Multiple regression and classification models under consideration 

* sklearn.linear_model.**LinearRegression**(*, fit_intercept=True, copy_X=True, n_jobs=None, positive=False)
* sklearn.linear_model.**LogisticRegression**(*, fit_intercept=True, copy_X=True, n_jobs=None, positive=False)
    * *.predict_proba(X)*
* sklearn.linear_model.**SGDRegressor**(*, fit_intercept=True, copy_X=True, n_jobs=None, positive=False)
    * *.SGDClassifier()*

List full of available and under consideration can be seen at scikitlearn [linear models](https://scikit-learn.org/stable/modules/linear_model.html#)

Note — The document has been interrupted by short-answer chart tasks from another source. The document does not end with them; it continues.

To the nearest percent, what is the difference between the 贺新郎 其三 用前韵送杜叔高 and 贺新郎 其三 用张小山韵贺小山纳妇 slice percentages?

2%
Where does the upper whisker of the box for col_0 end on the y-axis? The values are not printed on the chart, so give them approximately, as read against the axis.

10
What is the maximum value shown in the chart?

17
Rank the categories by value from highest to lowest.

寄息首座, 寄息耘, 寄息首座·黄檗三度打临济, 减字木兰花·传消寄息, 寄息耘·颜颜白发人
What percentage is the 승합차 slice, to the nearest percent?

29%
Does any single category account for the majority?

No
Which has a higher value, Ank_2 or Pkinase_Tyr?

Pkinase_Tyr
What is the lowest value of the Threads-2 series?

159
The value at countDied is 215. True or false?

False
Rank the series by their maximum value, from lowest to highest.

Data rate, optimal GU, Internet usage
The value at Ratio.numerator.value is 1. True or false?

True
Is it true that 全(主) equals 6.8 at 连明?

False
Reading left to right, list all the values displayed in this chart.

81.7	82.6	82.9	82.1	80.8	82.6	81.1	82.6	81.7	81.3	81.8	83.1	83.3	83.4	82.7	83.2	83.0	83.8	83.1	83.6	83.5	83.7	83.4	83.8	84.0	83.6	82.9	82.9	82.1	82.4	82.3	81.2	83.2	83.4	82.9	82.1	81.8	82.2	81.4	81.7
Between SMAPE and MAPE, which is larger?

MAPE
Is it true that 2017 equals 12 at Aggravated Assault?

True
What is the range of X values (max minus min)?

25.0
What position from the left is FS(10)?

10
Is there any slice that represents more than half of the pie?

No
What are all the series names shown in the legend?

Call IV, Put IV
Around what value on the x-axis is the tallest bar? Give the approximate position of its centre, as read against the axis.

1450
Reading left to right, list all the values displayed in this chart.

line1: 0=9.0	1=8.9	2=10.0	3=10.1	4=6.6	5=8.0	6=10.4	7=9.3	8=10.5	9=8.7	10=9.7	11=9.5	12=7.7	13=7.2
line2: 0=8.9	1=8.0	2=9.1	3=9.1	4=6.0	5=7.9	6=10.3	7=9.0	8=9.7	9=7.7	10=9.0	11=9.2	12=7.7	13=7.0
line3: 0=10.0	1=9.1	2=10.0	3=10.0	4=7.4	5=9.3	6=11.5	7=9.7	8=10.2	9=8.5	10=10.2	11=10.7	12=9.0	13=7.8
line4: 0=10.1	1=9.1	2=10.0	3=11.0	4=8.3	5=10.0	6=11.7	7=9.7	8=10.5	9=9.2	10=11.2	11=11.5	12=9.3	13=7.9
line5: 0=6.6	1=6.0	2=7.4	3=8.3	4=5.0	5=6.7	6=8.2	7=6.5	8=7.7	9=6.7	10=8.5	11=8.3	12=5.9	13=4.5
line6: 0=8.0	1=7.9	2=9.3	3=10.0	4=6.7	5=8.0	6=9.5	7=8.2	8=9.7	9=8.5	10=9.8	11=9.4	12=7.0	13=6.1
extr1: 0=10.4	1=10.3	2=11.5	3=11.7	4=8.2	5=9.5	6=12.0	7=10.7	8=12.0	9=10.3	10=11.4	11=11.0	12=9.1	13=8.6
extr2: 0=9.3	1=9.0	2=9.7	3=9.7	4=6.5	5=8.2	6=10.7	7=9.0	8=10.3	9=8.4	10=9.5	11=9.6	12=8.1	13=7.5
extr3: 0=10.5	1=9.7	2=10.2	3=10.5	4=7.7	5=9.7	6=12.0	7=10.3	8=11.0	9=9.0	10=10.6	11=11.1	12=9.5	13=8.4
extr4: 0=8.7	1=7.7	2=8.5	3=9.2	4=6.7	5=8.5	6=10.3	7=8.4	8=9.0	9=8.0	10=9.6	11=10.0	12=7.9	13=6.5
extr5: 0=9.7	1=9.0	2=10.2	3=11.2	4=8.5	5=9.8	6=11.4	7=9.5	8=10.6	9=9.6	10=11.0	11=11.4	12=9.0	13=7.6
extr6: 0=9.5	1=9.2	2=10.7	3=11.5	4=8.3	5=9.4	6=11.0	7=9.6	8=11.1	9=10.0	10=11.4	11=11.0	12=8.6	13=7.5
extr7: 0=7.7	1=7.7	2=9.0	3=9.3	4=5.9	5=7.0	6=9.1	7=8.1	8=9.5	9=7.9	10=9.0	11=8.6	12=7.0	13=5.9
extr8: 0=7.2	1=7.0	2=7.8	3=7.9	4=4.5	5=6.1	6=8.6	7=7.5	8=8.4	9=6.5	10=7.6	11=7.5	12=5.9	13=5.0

* No one optimal model. the most appropriate seems .LogisticRegression()
<!-- 
**.LinearRegression()** - Ordinary Least Squares
**.SGDClassifier()** and **.SGDRegressor()** - Stochastic Gradient Descent - SGD
.Ridge() 
.Lasso()
.MultiTaskLasso()
.ElasticNet()
.MultiTaskElasticNet()
.Lars() - Least Angle Regression
.LassoLars()
.OrthogonalMatchingPursuit() and orthogonal_mp()
.BayesianRidge() - Bayesian Regression
.ARDRegression() - Automatic Relevance Determination
Generalized Linear Models
**.LogisticRegression()** + **.predict_proba(X)**
.TweedieRegressor()
.Perceptron()
.PassiveAggressiveClassifier() and .PassiveAggressiveRegressor()
Robustness regression: outliers and modeling errors
.RANSACRegressor()
.TheilSenRegressor() and 
.HuberRegressor()
.QuantileRegressor()
Polynomial regression: extending linear models with basis functions
.PolynomialFeatures() transformer -->


In [None]:
from sklearn.linear_model import LogisticRegression
logreg = LogisticRegression()
logreg.fit(X_train,y_train)

In [None]:
from sklearn.linear_model import LinearRegression
linreg = LinearRegression()
linreg.fit(X_train,y_train)

In [None]:
from sklearn.linear_model import SGDRegressor
SGDreg = SGDRegressor()
SGDreg.fit(X_train,y_train)

### Predictions and Model Evaluation

In [None]:
from sklearn.metrics import classification_report

prediction = logrig.predict(X_test)
print(classification_report(y_test,prediction))